I don't know if this warrants another entry but the test program is now robust enough to handle large real world files in XML. I tried it on three 16K texts and it took 13.5 seconds overall to merge them with hundreds of transpositions. That is probably too many, but it does break up longer transpositions if it finds an alignment or insertion/deletion in the middle. The next step is to incorporate the test program into the NMerge library and thus allow the results to be displayed in the multi-version wiki.

The transposition program works in the real world and it is fast.

Sunday, November 16, 2008

Transpositions Conquered

Today the test program correctly merged three versions of a single sentence of the Sibylline Gospel, detecting four transpositions and encoding them correctly. The sentences were:

A: Et sumpno suscepto tribus diebus morte morietur et deinde ab inferis regressus ad lucem veniet.
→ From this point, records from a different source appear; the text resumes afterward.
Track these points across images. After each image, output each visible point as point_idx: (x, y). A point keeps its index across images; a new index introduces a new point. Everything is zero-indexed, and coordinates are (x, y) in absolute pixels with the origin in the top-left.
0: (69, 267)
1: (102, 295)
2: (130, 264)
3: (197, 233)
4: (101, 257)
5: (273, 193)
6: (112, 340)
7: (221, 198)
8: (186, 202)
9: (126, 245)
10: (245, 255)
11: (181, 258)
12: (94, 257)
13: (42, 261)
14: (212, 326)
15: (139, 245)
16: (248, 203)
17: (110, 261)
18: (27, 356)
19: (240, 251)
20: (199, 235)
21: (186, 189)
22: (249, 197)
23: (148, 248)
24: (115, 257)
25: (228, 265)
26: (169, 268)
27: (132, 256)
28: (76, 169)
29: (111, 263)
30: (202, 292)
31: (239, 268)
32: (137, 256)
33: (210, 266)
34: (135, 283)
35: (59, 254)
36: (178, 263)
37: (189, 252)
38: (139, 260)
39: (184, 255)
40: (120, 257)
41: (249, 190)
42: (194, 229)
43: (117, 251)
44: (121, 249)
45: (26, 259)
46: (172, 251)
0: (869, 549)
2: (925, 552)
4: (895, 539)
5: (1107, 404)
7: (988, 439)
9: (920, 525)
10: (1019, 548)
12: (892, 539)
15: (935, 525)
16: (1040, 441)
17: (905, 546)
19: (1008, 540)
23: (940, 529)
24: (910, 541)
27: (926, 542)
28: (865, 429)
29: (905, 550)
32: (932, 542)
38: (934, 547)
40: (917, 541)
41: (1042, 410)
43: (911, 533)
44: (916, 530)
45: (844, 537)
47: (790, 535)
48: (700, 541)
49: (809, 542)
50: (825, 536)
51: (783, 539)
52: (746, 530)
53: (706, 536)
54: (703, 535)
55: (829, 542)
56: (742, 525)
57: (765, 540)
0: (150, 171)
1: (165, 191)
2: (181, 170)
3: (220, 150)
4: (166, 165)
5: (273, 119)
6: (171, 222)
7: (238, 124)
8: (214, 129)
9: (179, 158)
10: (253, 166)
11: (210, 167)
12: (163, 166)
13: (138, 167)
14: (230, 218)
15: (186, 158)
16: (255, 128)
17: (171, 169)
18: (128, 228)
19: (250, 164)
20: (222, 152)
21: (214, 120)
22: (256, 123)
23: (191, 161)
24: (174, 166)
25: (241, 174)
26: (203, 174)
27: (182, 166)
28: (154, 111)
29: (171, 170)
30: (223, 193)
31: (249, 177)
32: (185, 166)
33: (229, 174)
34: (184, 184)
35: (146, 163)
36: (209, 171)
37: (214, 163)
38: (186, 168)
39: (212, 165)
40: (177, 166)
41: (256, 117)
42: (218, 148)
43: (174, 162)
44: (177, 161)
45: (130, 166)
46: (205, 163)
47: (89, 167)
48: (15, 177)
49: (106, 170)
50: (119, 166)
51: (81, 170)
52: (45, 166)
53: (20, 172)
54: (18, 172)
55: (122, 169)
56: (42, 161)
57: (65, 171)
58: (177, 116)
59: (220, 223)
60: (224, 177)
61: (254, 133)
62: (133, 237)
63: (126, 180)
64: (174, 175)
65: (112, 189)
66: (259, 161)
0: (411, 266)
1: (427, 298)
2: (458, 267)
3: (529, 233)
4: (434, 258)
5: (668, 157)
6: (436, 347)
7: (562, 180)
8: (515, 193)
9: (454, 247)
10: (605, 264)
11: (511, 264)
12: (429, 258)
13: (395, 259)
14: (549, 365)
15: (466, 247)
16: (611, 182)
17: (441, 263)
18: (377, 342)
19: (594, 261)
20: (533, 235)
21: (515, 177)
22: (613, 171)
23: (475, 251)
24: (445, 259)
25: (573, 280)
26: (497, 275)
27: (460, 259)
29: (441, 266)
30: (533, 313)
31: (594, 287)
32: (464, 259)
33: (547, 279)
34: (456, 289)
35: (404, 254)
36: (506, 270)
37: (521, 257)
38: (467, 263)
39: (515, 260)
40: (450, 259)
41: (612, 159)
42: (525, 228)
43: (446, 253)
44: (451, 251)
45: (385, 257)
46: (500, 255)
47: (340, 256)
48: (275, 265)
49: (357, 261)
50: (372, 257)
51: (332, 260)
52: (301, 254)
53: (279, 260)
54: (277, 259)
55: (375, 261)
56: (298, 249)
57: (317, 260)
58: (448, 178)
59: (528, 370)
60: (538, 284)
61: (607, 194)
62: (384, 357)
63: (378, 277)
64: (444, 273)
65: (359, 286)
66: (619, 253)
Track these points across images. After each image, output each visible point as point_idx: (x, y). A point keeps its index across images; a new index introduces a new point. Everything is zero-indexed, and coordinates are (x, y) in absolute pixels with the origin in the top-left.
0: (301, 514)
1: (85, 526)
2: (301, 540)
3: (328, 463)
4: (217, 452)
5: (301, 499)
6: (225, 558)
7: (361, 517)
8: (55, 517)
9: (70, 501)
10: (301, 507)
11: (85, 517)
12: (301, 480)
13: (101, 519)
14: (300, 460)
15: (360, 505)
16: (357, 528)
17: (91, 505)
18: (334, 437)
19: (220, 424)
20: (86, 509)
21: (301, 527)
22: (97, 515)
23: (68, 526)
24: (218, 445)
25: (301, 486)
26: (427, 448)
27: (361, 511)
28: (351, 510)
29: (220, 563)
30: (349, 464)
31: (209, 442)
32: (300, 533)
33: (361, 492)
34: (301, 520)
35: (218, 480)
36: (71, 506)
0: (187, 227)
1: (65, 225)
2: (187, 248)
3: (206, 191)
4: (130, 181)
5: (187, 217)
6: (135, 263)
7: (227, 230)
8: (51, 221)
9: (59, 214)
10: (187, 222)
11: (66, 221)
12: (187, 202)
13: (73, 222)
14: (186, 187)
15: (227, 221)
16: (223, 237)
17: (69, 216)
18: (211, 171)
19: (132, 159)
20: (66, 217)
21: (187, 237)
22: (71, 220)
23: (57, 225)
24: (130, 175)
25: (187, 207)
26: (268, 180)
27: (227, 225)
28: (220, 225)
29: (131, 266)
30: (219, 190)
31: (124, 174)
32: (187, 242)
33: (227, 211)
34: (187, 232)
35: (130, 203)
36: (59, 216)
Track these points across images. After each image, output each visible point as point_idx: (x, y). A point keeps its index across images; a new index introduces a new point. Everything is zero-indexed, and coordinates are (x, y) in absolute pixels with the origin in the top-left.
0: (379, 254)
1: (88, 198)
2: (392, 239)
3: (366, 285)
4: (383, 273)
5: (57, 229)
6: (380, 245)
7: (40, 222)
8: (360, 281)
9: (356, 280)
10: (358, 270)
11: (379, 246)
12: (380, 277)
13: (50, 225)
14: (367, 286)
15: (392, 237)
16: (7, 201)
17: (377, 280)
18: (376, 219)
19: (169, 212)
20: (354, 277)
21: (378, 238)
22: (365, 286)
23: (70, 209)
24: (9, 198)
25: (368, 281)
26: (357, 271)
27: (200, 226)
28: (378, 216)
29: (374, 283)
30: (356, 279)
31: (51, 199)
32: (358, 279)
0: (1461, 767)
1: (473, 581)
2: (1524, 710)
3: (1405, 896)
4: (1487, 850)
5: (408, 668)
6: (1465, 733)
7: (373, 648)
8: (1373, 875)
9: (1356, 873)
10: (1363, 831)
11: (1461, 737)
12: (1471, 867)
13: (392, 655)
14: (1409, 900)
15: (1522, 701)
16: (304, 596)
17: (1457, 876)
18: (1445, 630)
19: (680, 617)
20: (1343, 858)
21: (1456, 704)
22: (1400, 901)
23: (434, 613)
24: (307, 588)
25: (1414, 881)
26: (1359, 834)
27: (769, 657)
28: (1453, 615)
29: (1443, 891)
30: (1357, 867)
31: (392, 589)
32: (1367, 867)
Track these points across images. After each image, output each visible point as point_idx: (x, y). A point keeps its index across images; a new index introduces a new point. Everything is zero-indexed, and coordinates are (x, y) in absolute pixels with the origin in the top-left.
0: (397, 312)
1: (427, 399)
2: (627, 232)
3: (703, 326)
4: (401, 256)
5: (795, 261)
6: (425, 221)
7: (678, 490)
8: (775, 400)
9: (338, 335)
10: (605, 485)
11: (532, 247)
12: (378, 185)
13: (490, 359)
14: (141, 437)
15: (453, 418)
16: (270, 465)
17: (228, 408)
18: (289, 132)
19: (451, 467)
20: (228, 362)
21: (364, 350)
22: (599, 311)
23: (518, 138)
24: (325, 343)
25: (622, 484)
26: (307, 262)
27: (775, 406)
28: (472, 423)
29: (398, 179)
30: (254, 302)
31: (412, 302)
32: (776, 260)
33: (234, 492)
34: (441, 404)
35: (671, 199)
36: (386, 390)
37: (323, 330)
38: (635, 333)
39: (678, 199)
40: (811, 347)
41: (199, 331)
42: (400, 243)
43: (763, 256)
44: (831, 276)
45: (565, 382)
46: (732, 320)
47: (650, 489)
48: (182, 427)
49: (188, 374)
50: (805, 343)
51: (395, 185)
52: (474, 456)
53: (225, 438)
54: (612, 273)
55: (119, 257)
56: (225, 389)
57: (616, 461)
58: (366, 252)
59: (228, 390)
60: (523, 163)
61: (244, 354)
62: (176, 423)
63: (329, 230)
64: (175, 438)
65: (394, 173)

B: Et mortem sortis finiet post tridui somnum et morte morietur tribus diebus somno suscepto et tunc ab inferis regressus ad lucem veniet.

C: Et sortem mortis tribus diebus sompno suscepto et tunc ab inferis regressus ad lucem veniet.

I must thank Nicoletta for supplying this splendid example, which in a small space contains so many transpositions. Here is the variant graph built automatically from the three versions. When I say 'automatically' what I mean is that I drew the graph manually from the program's textual output. The program was set to make no variants of less than five characters, although it does split arcs down to a single character. There are two transpositions, each present twice. I have indicated these by drawing the transposed forms in grey. The parent arcs are in black and the two are connected by dotted lines. The triple repetition of 'Et' at the start of the graph could be removed by reducing the minimal variant size. At the moment I am happy to see such high quality output without resorting to fine tuning.

The best thing about the program is the degree to which repetitions between versions have been systematically removed. This is the whole objective of the variant graph model.

This is, of course, only a test program. The algorithm will eventually be added to NMerge and all this will happen behind the scenes in the multi-version wiki whenever you save.